_Problem details_:
Count the lines in the rows below that contain the string "their", treating uppercase and lowercase as different. Give only the number.

(Short-answer chart tasks)
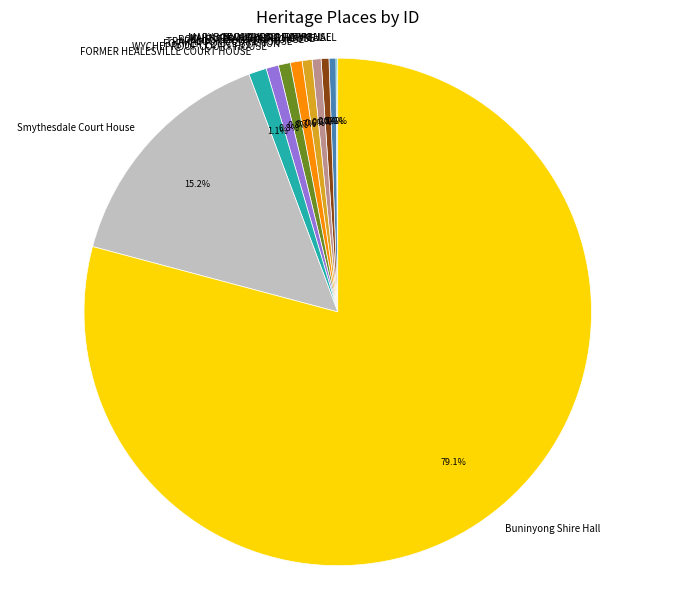

What is the largest slice in the pie chart?

Buninyong Shire Hall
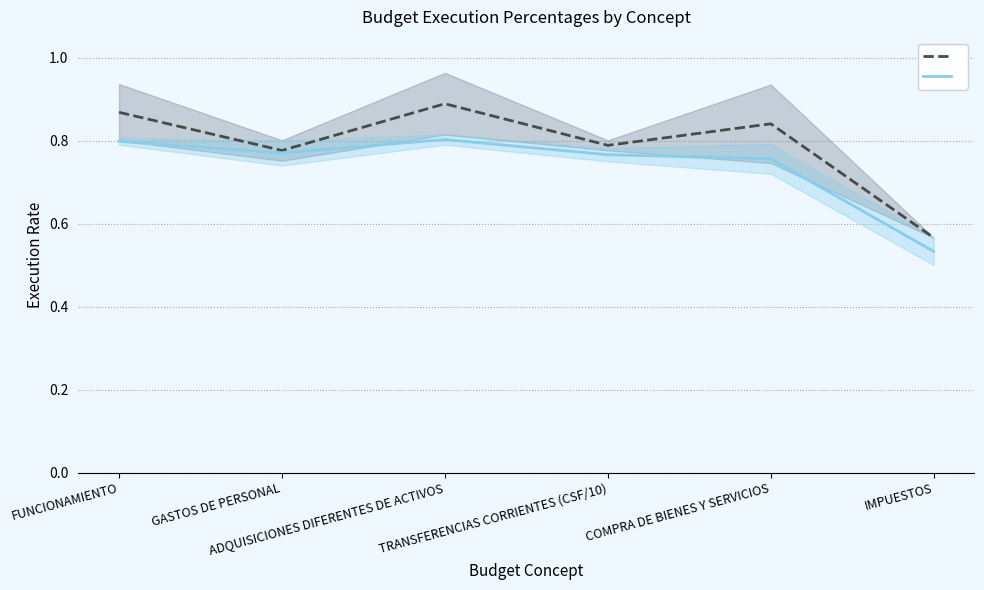

List the series in order of their overall mean, highest first.

%Compromisos, %Obligaciones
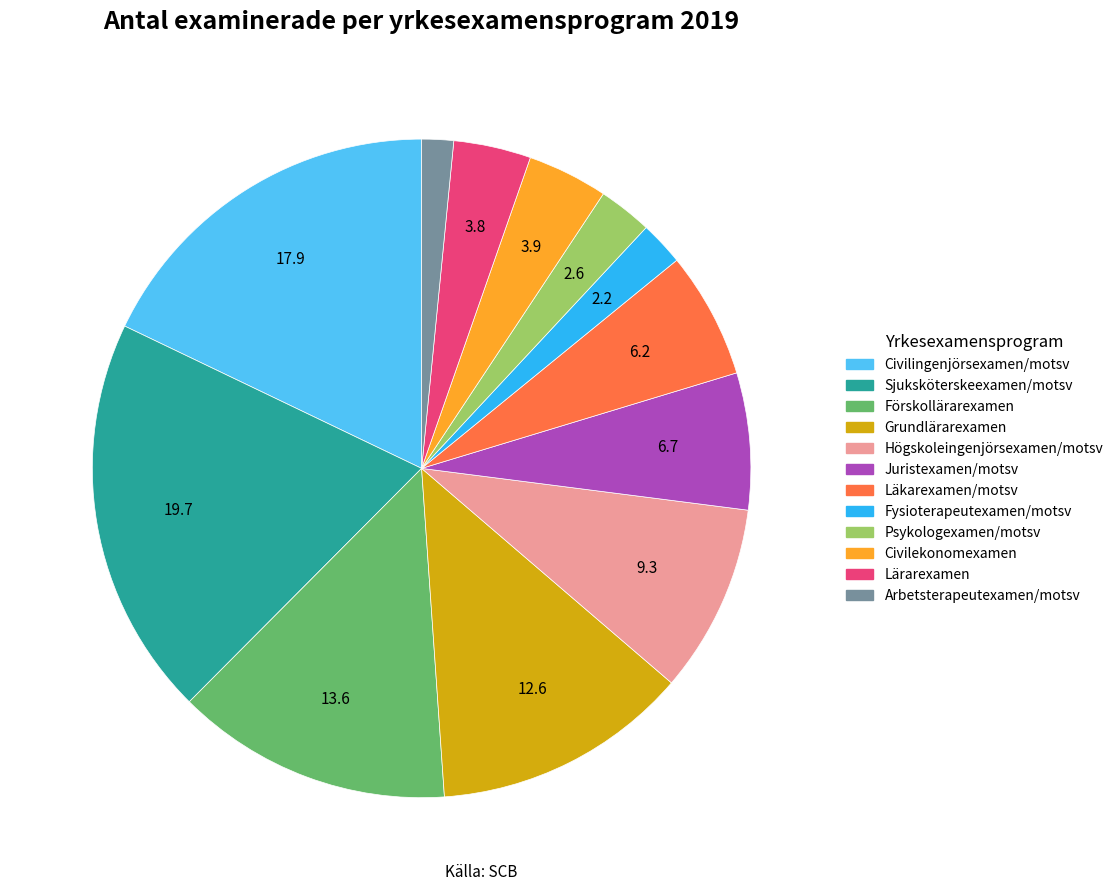

How many segments does this pie chart have?

12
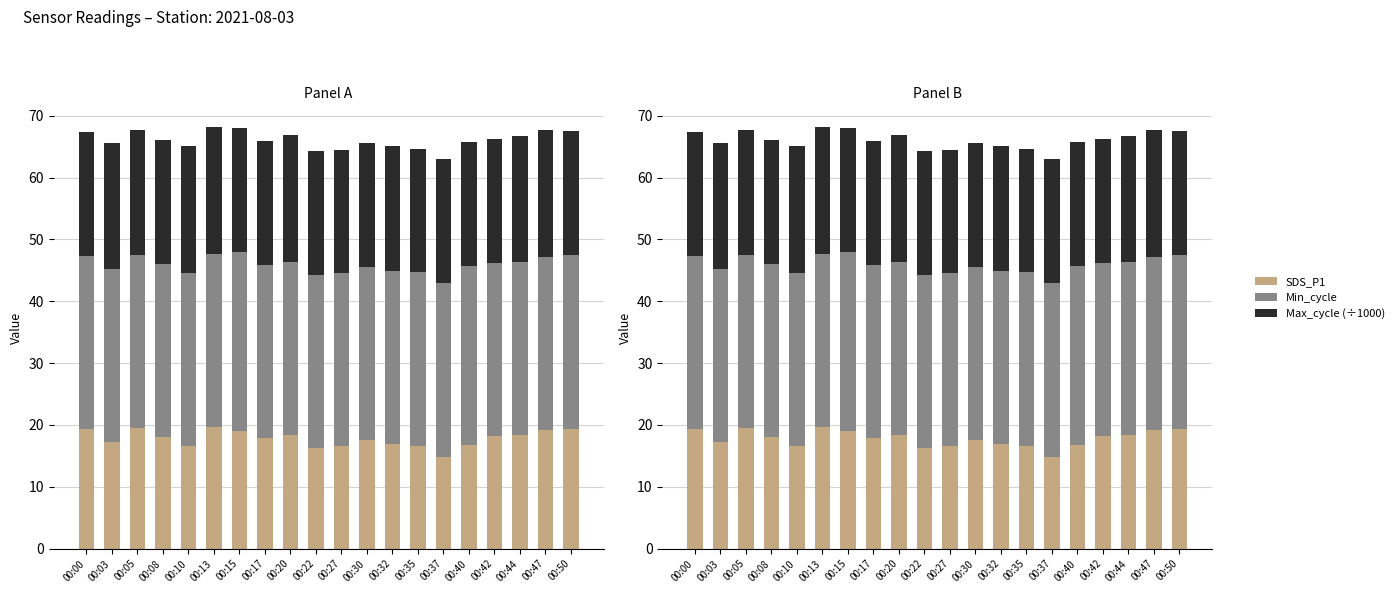

Rank the series by their maximum value, from lowest to highest.

SDS_P1, Max_cycle (÷1000), Min_cycle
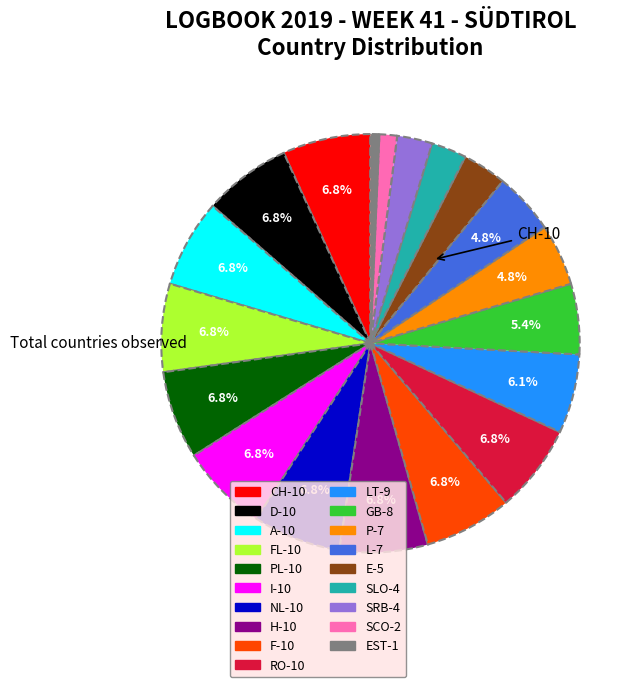

Is there any slice that represents more than half of the pie?

No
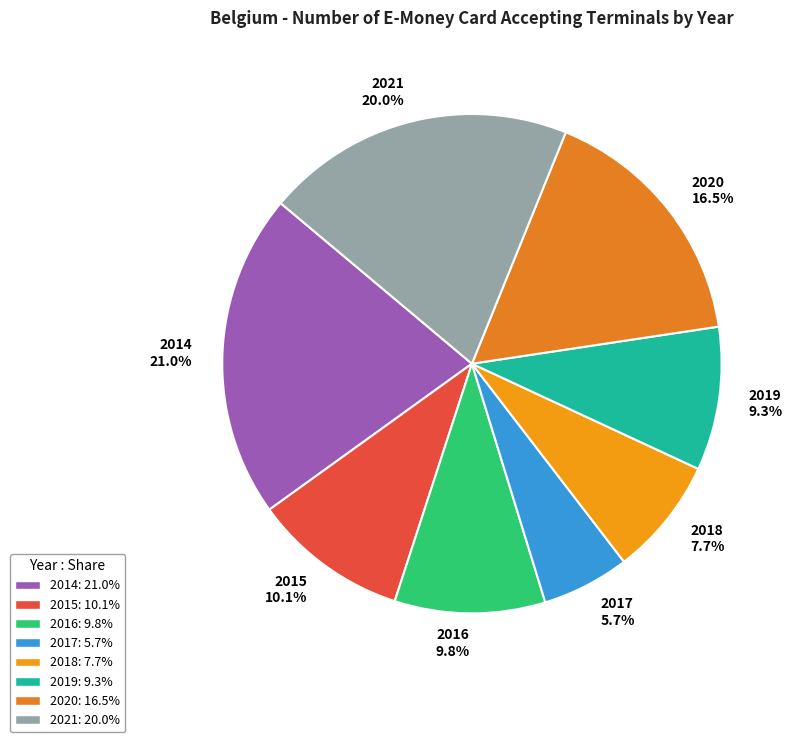

The 2021 slice represents 20% of the pie. True or false?

True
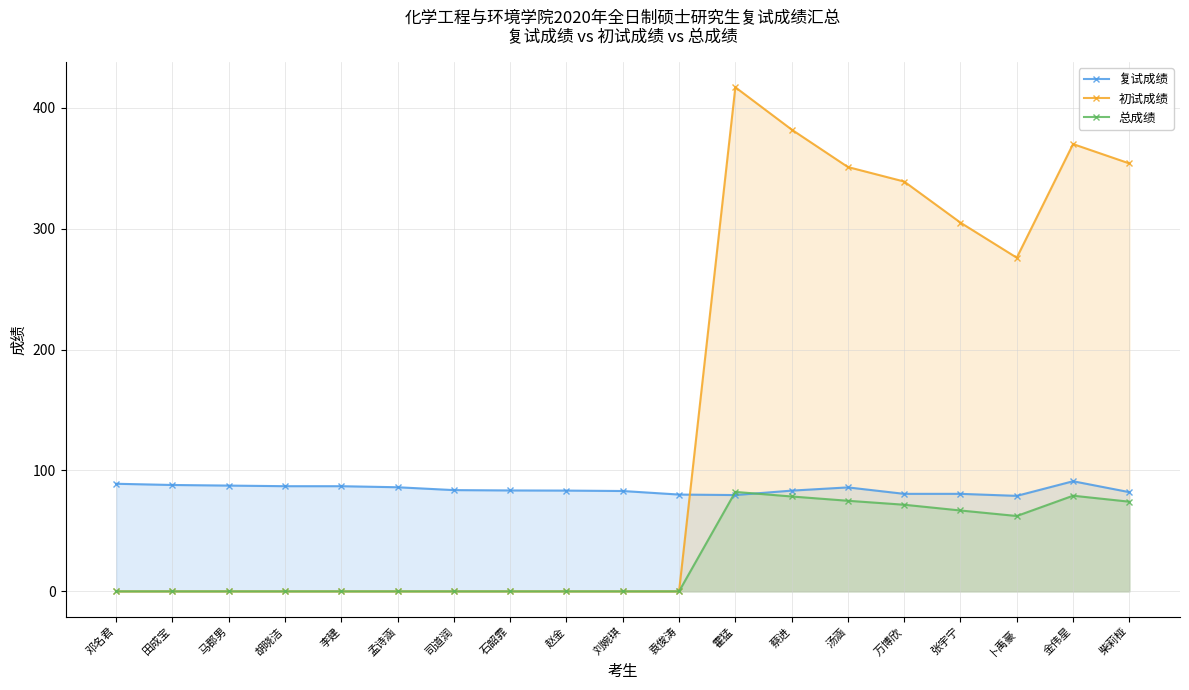

List the labels in order of 总成绩 value, smallest first.

邓名君, 田成宝, 马郡男, 胡晓洁, 李建, 孟诗涵, 司道润, 石韶霏, 赵金, 刘婉琪, 袁俊涛, 卜禹豪, 张宇宁, 万博欣, 柴莉桠, 汤涵, 蔡进, 金伟星, 霍猛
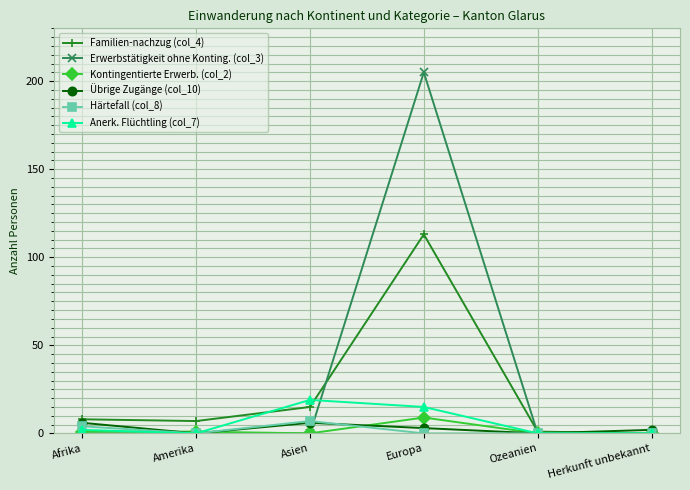

At which label does Erwerbstätigkeit ohne Konting. (col_3) reach its peak?

Europa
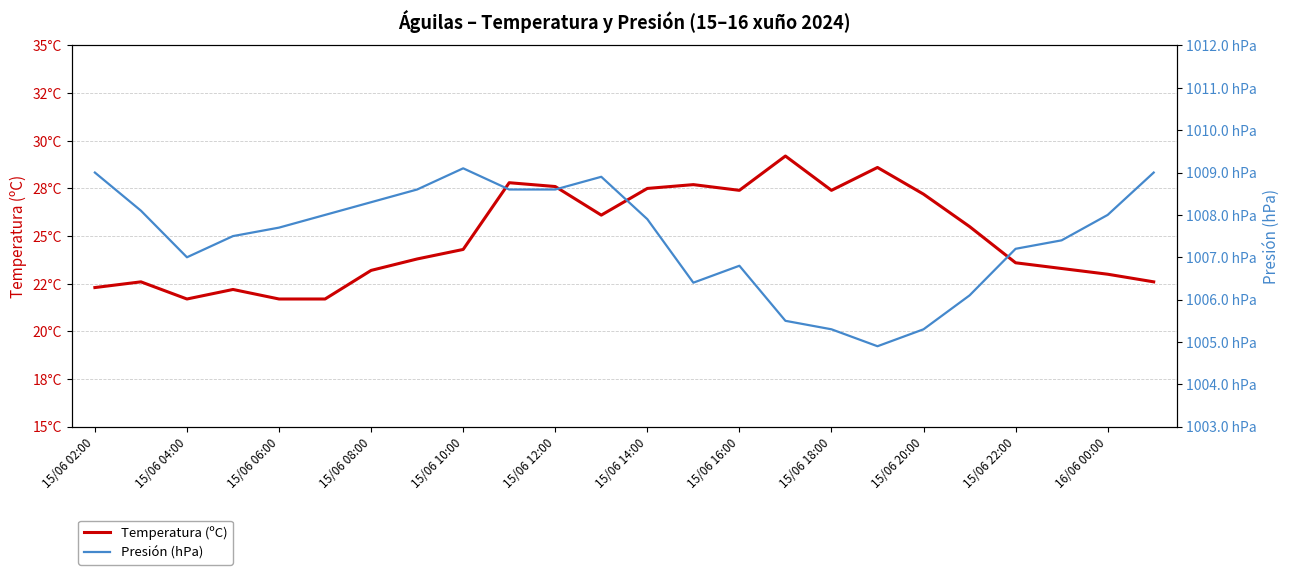

Is it true that Presión (hPa) equals 1005.3 at 15/06 18:00?

True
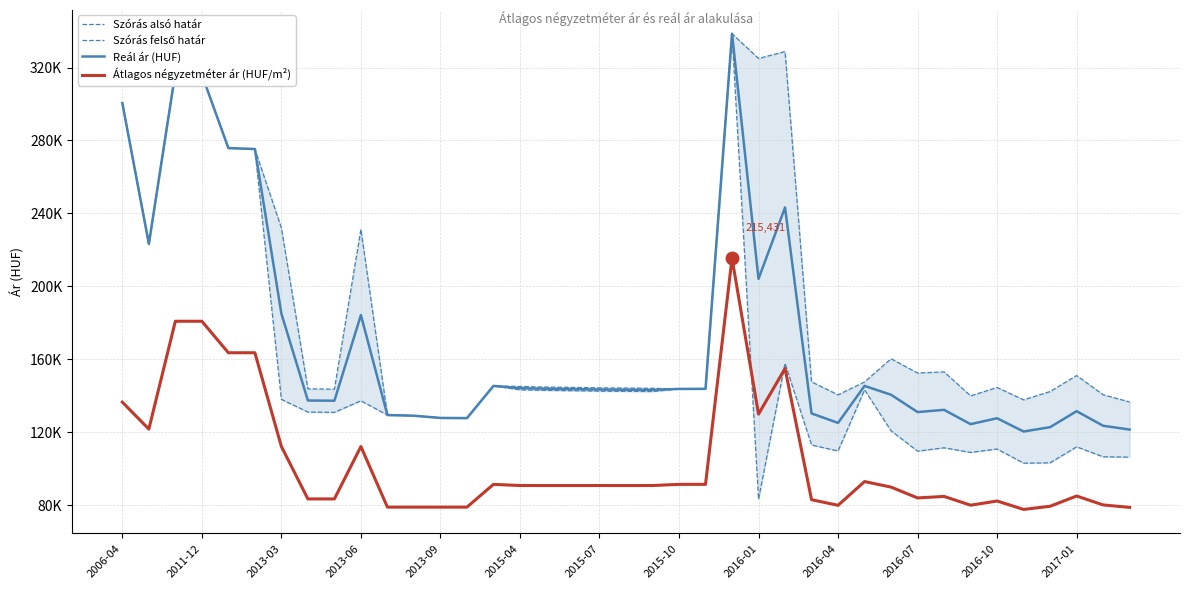

What is the minimum value for Reál ár (HUF)?

120456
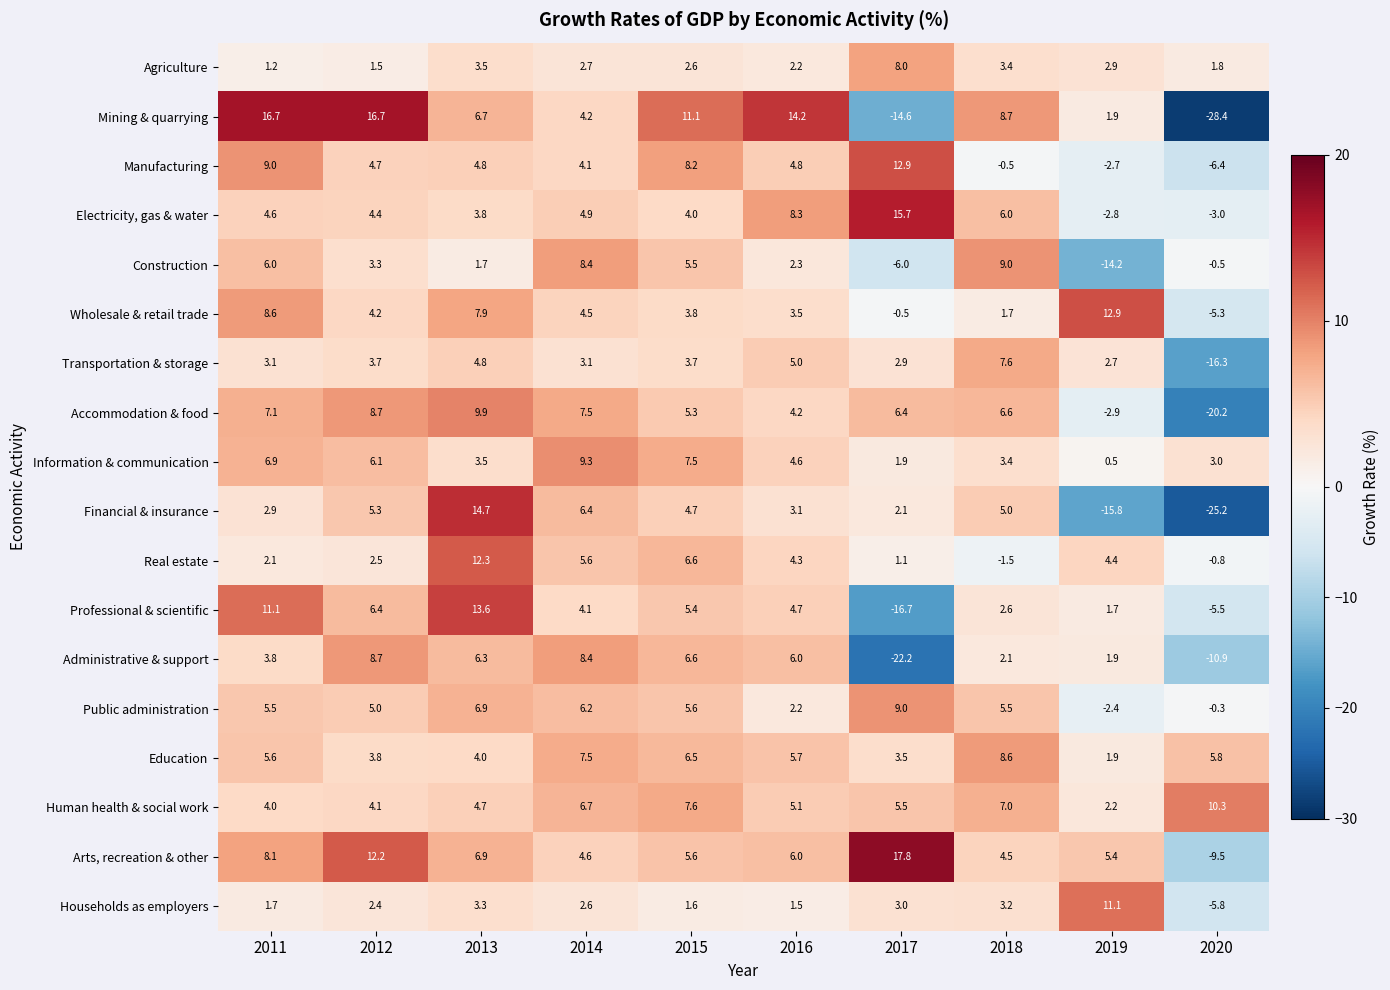

Is the value of Mining & quarrying at 2013 greater than the value of Information & communication at 2017?

Yes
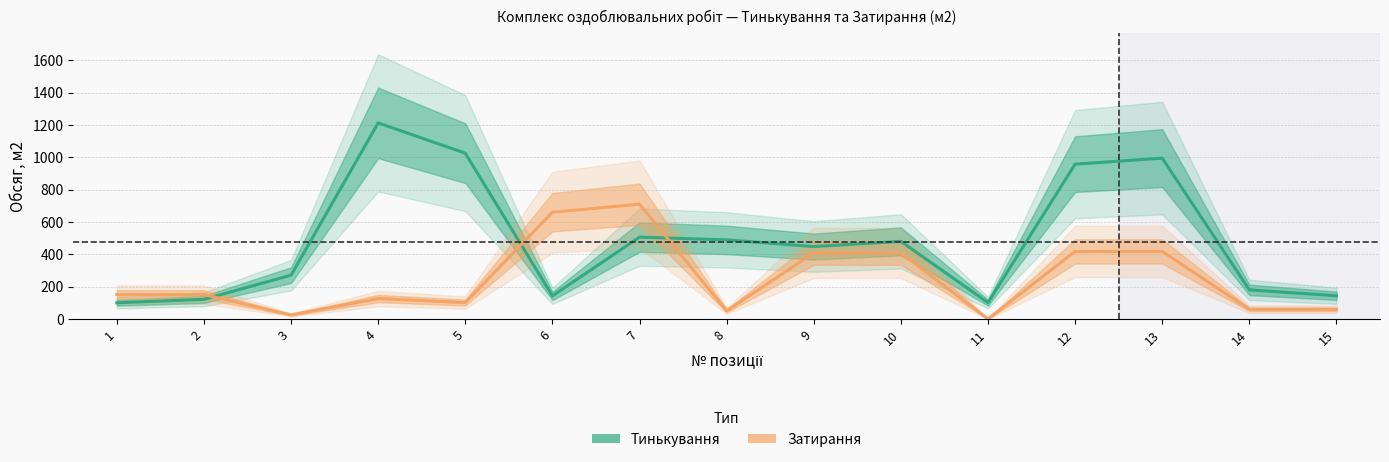

How many values in the Затирання series exceed 150?

8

_Response for this exercise_:
2